Prof. Dr. Özlü, "Şu anda pandemi büyük ölçüde kontrol altına alındı. Artık hastalık çok hafif, ayakta geçiriliyor, çoğu zaman yoğun bakım desteği gerektirmiyor. Ama bunun istisnaları da var. 'Neden bu kadar kişi ölüyor hocam?' diyorsunuz. İşte o istisnalar onlar. Yeterli doz aşılı olmayanlar, 65 yaş üstü olanlar, kronik hastalığı bulunanlar veya bağışıklığı baskılanmış kişiler. Bireysel korunma tedbirleri hala önemini koruyor. Bu kazanılmış alışkanlıkların devam etmesi lazım. Yaz dönemine çok daha iyi bir şekilde ulaşacağımızı düşünüyorum havaların ısınmasıyla ve dış alanlara çıkmakla birlikte salgının hızını daha da keseceğine inanıyorum" diye konuştu.
"İNGİLTERE'DEKİ DALGA BİZİ DE ETKİLEYEBİLİR AMA ENDİŞELİ DEĞİLİZ"
İngiltere'de hızla yaygınlaşan ve ülkede son günlerde yine vaka sayılarının 85 binlere ulaşmasına neden olan Omicron'un alt varyantı BA.2 ile ilgili kaygılara da değinen Prof. Dr. Özlü, Avrupa'da görülen yükselme dalgalarının genelde 3-4 hafta sonra Türkiye'ye yansıdığına işaret ederek, aynı artışın bizde görülebileceğini söyledi. Özlü, "Bu yeni alt varyantın daha bulaştırıcı olduğunu da biliyoruz. Ama onun da ağır hastalık yapmadığı yönünde veriler geliyor. Türkiye'de şu anda Covid geçiren insanların büyük çoğunluğu test yaptırmıyor artık. Nezle oldum burnum akıyor diyip geçiştiriyor. Yani şu andaki sayıların bütün Kovid pozitifleri yansıttığını düşünmüyorum. Ama daha önemlisi bence artık vaka sayıları takip edilmesi gereken bir kriter olmaktan çıktı. Dünyada da Türkiye'de de günlük vaka sayıları üzerinden yorum yapmanın, bunları izlemenin salgın açısından değerini yitirdiğini düşünüyorum.
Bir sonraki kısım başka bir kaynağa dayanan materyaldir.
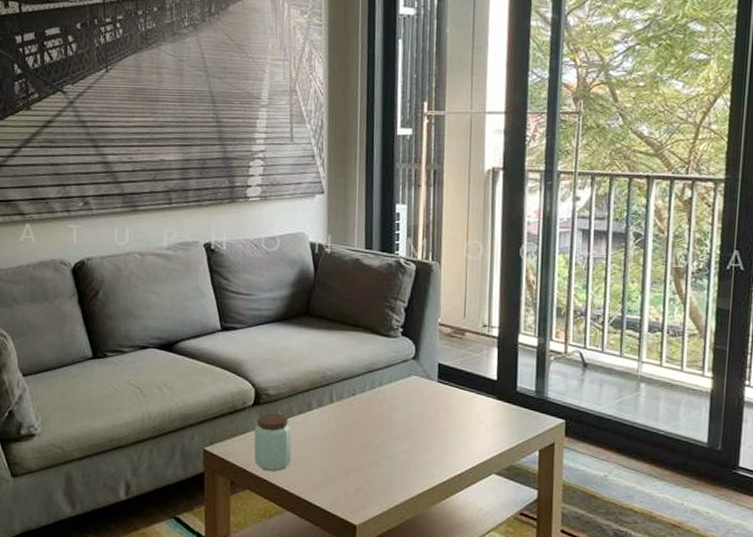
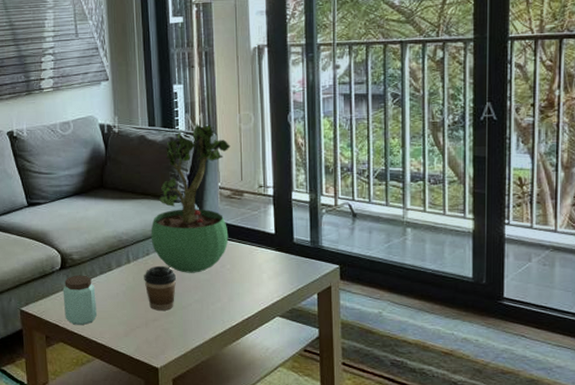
coffee cup: none [347,409,383,460] -> present [144,266,176,311]
potted plant: none [358,249,455,419] -> present [151,123,231,273]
Burada esas olan şey, hasta sayıları olmalı. Yani artık yoğun bakımdaki, hastanedeki hasta sayıları ve tabii kaybettiğimiz yurttaşlarımızın sayıları olmalı. Bu verilere baktığımızda da durumun iyi olduğunu görüyorsunuz. Omicron tabii ki hala öldürmeye devam ediyor ama bu ölümler sadece Omicron'a bağlanamaz. Temelde yatan diğer hastalıkların katkısı da çok önemli" şeklinde konuştu.
"TOPLUMSAL BAĞIŞIKLIK POLİTİKASININ YANLIŞ OLDUĞUNU SÖYLEDİK"
Prof. Özlü, sözlerini şöyle noktaladı: "İlk ortaya çıkan virüs bir kere çok daha ağır, ölümcül seyreden bir virüstü. İkincisi de o dönemde bu hastalığı tedavi edemiyorduk, hastalığı tanımıyorduk ve ne yapacağımızı bilemiyorduk. Sağlık sistemleri buna karşı refleks verecek kapasiteye sahip değildi. Böyle bir durumda, bırakalım da insanlar bağışık olsun demek hiç mantıklı değildi, doğru değildi. O zaman da biz bu sürü bağışıklığının, toplumsal bağışıklık politikasının yanlış olduğunu söyledik. Ama geldiğimiz noktada Omicron artık gerçekten çok hafif bir hastalık. Burada asıl, risk gruplarına yönelmemiz gerekiyor. Ayrıca, (aşı ya da hastalıkla) elde edilen bağışıklık kişiyi yüzde 100 korumasa da daha sonra ortaya çıkabilecek yeni bir varyanta karşı en azından kısmen koruyucu oluyor. Dalgakıran görevi görüyor yani. Ama tümüyle bir bağışıklıktan söz edemeyiz öyle anlaşılmasın. Ama bu ortaya çıkan toplumsal bağışıklığın, kısmen de olsa salgının kontrol altına alınmasında yararlı olduğunu düşünüyorum."